ASSIGNMENT: Check each line of the records below for the word "session" and copy those where it appears.

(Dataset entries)
____________
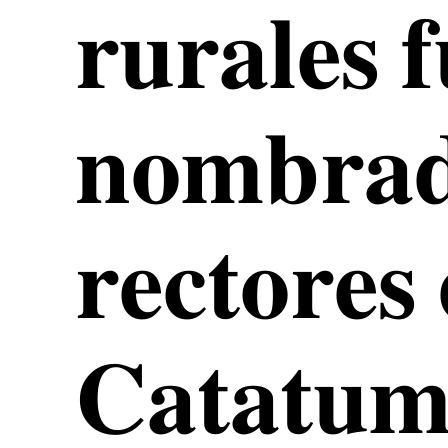
𝐫𝐮𝐫𝐚𝐥𝐞𝐬 
𝐧𝐨𝐦𝐛𝐫𝐚
𝐫𝐞𝐜𝐭𝐨𝐫𝐞𝐬 
𝐂𝐚𝐭𝐚𝐭𝐮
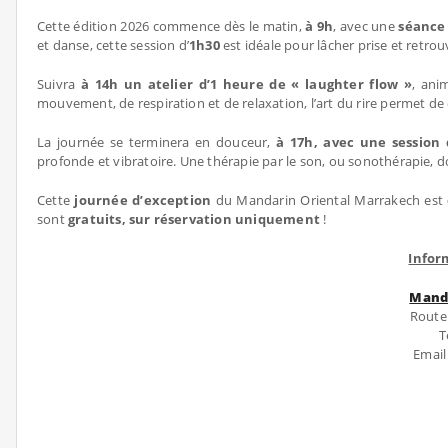
Cette édition 2026 commence dès le matin,
à 9h
, avec une
séance 
et danse, cette session d’
1h30
est idéale pour lâcher prise et retrou
Suivra
à 14h un atelier d’1 heure de « laughter flow »
, ani
mouvement, de respiration et de relaxation, l’art du rire permet de
La journée se terminera en douceur,
à 17h, avec une session
profonde et vibratoire. Une thérapie par le son, ou sonothérapie, d
Cette
journée d’exception
du Mandarin Oriental Marrakech est
sont
gratuits, sur réservation uniquement
!
Infor
Manda
Route
T
Emai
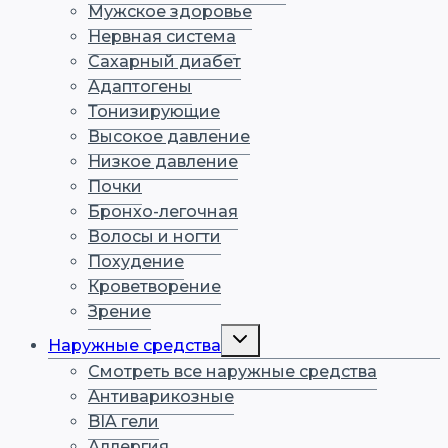
Мужское здоровье
Нервная система
Сахарный диабет
Адаптогены
Тонизирующие
Высокое давление
Низкое давление
Почки
Бронхо-легочная
Волосы и ногти
Похудение
Кроветворение
Зрение
Переключить
Наружные средства
дочернее
меню
Смотреть все наружные средства
Антиварикозные
BIA гели
Аллергия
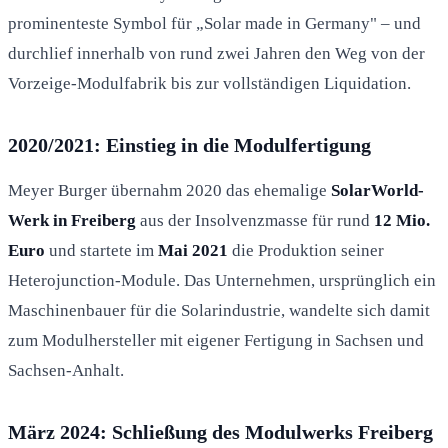
prominenteste Symbol für „Solar made in Germany" – und
durchlief innerhalb von rund zwei Jahren den Weg von der
Vorzeige-Modulfabrik bis zur vollständigen Liquidation.
2020/2021: Einstieg in die Modulfertigung
Meyer Burger übernahm 2020 das ehemalige
SolarWorld-
Werk in Freiberg
aus der Insolvenzmasse für rund
12 Mio.
Euro
und startete im
Mai 2021
die Produktion seiner
Heterojunction-Module. Das Unternehmen, ursprünglich ein
Maschinenbauer für die Solarindustrie, wandelte sich damit
zum Modulhersteller mit eigener Fertigung in Sachsen und
Sachsen-Anhalt.
März 2024: Schließung des Modulwerks Freiberg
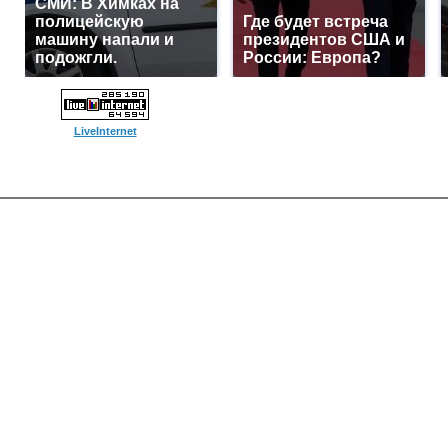
СМИ: В Химках на
полицейскую
Где будет встреча
машину напали и
президентов США и
подожгли.
России: Европа?
LiveInternet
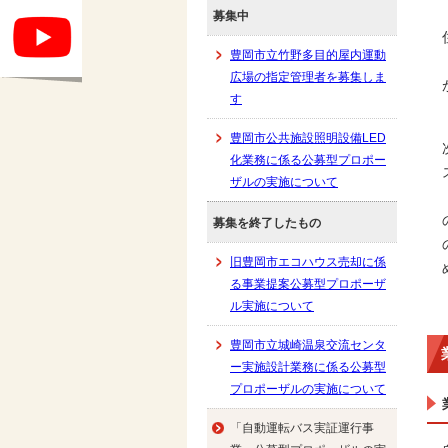
募集中
豊岡市立竹野多目的屋内運動
広場の指定管理者を募集しま
す
豊岡市公共施設照明設備LED
化業務に係る公募型プロポー
ザルの実施について
募集を終了したもの
旧豊岡市エコハウス売却に係
る事業提案公募型プロポーザ
ル実施について
豊岡市立城崎温泉交流センタ
ー実施設計業務に係る公募型
プロポーザルの実施について
「自動運転バス実証運行事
____________
RESULT OF THE TASK:
et danse, cette session d’
à 17h, avec une session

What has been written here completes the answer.